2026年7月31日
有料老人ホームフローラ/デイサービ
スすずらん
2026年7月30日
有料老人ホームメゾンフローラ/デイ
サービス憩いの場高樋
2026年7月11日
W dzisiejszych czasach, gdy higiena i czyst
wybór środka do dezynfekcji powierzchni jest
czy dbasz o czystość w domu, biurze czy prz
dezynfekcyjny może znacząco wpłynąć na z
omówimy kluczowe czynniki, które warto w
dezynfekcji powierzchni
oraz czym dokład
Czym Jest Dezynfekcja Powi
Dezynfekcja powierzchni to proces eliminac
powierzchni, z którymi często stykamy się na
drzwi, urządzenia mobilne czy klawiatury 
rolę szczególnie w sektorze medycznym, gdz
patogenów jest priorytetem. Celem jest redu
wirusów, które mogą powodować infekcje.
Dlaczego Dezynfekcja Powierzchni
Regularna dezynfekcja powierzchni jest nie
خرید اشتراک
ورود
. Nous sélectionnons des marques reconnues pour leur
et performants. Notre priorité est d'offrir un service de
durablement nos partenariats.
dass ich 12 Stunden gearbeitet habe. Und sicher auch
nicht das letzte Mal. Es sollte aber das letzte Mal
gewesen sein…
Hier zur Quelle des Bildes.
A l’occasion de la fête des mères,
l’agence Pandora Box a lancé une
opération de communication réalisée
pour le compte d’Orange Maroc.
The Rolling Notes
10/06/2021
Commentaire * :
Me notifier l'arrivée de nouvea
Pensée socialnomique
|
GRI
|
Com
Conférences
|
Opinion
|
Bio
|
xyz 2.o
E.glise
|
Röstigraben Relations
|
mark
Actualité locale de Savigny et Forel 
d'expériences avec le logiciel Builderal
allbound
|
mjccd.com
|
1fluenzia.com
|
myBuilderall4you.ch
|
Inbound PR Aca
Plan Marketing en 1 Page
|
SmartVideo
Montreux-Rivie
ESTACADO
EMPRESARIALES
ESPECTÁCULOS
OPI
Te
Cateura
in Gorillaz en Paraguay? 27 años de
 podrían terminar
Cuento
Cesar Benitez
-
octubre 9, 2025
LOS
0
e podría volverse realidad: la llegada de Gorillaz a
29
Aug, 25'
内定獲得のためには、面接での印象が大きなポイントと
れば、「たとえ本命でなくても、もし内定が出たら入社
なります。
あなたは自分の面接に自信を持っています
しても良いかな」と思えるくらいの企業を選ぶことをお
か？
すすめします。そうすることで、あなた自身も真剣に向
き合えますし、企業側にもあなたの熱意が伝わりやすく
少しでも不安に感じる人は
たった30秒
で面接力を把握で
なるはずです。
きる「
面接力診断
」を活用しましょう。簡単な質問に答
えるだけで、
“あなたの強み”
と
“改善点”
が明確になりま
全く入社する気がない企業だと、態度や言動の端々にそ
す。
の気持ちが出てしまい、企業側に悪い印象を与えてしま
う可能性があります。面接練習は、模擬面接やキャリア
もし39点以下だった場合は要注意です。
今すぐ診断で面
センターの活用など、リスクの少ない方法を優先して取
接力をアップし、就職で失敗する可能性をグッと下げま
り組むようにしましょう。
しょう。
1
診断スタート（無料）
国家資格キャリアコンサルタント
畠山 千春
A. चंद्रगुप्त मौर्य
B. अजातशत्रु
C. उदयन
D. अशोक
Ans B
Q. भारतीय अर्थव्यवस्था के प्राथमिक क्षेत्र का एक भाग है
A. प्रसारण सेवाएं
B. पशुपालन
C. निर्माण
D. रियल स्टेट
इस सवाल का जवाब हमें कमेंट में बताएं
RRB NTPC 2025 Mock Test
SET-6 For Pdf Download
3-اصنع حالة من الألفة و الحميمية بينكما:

● ACTION ITEM:
Only the lines above from the one with "wybór środka do dezynfekcji powierzchni jest" through the one with "dass ich 12" should be duplicated, character for character.

● WORKED SOLUTION:
wybór środka do dezynfekcji powierzchni jest
czy dbasz o czystość w domu, biurze czy prz
dezynfekcyjny może znacząco wpłynąć na z
omówimy kluczowe czynniki, które warto w
dezynfekcji powierzchni
oraz czym dokład
Czym Jest Dezynfekcja Powi
Dezynfekcja powierzchni to proces eliminac
powierzchni, z którymi często stykamy się na
drzwi, urządzenia mobilne czy klawiatury 
rolę szczególnie w sektorze medycznym, gdz
patogenów jest priorytetem. Celem jest redu
wirusów, które mogą powodować infekcje.
Dlaczego Dezynfekcja Powierzchni
Regularna dezynfekcja powierzchni jest nie
خرید اشتراک
ورود
. Nous sélectionnons des marques reconnues pour leur
et performants. Notre priorité est d'offrir un service de
durablement nos partenariats.
dass ich 12 Stunden gearbeitet habe. Und sicher auch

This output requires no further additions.